章鴻舒離開的第八天,章鵬程的副將匆匆而來,給章鵬程父子帶來一個壞訊息。
灼華郡主突至帛羅鎮,斬殺了羅家的成年男丁,又直奔安寧府查抄了海家。
章鵬程的麵色驚變,章鴻遠倒抽一口氣冷氣,臉上的血色退去,倉皇不安地看向父親。
灼華郡主此刻已離開安寧,在來蜀南的路上了!
沉默了好半晌,章鵬程緩緩吐了口氣,說:“灼華郡主平定南苗,我等自當全力‘配合’。”
章鴻遠握緊了拳頭。
“就按先前安排的,下去辦吧。”
副將深深看了大都督一眼,說了聲“諾”,轉身大步離開。
四天後,前去南苗的章鴻舒回到章府。
前方的探子回稟,灼華郡主率領3000禁軍,距離蜀南駐軍所在的川州大營還有一天的路程。
喬嫵與大軍會合後並沒有急著趕路,蜀南的道路難行,她也不想為了趕路折騰馬匹。
一路走走歇歇,三月十三,喬嫵帶著青陽衛和中衛抵達了與南苗相鄰的蜀南川州府,蜀南駐軍大營。

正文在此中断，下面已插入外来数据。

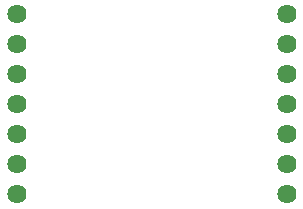
<source format=gbs>
%FSTAX24Y24*%
%MOIN*%
%IN MASK2.GBR *%
%ADD10C,0.0640*%
D10*X0095Y0015D03*Y0035D03*X0005D03*X0095Y0045D03*Y0005D03*
X0005Y0045D03*X0095Y0065D03*Y0055D03*X0005Y0065D03*Y0015D03*
X0095Y0025D03*X0005Y0005D03*Y0055D03*Y0025D03*
M02*
</source>
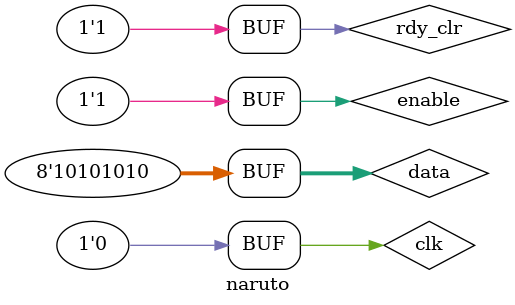
<source format=v>
`timescale 1ns / 1ps
module naruto();

reg [7:0] data;
reg clk ;
reg enable;


wire tx_busy;
wire rdy;
wire [7:0] rxdata;

wire loopback;
reg rdy_clr = 0;



  
uart uut(.din(data),
		   .clock_50MHZ(clk),
	       .enable(enable),
	        .tx(loopback),
	       .tx_busy(tx_busy),
	       .rx(loopback),
	       .rdy(rdy),
	       .rdy_clr(rdy_clr),
	       .dout(rxdata)
		    
		 	   
);

initial begin

data= 8'b10101010; clk=0; enable=1; rdy_clr = 1;
#10;

data= 8'b10101010; clk=0; enable=0; rdy_clr = 0;
#10;

data= 8'b10101010; clk=0; enable=1; rdy_clr = 1;
#10;

end





endmodule


</source>
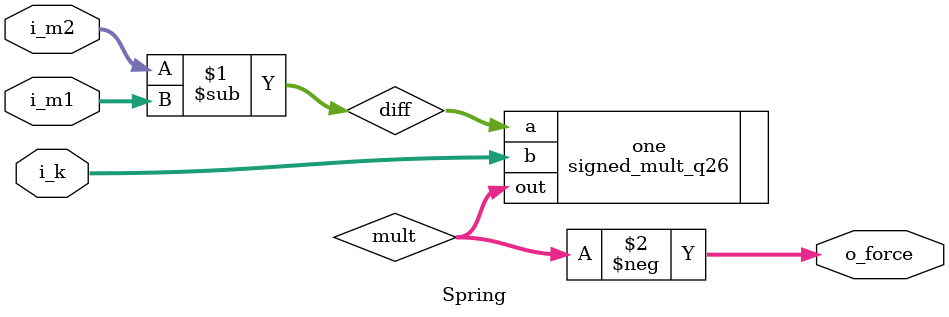
<source format=v>
module Spring(i_m1, i_m2, i_k, o_force);
	input  signed[26:0] i_m1, i_m2, i_k;
	output signed[26:0] o_force;
	
	wire signed[26:0] mult;
	wire signed[26:0] diff = i_m2-i_m1;
	signed_mult_q26 one  (.out(mult), .a( diff ), .b(i_k)); 
	assign o_force = -mult;

endmodule


</source>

而這個時候,衛國公已經抵達安寧府,接手羅家、海家的案子。
有衛國公坐鎮,那些在喬嫵離開安寧後打算暗中做些什麼的人隻能收手按兵不動。
待刑部、戶部和大理寺的官員抵達,羅家、海家的案子辦得尤其的快。
羅家、海家藏在家中重要信件、賬冊、記冊等,在喬嫵離開前就已經命人全部搜了出來。
武煉一直留在安寧,在衛國公抵達後,他把這些證據全部交給了衛國公,之後就帶著青陽衛趕赴蜀南。
武煉的態度很明確,安寧府的事青陽衛已經做了該做的,餘下的就不是青陽衛的職責所在了。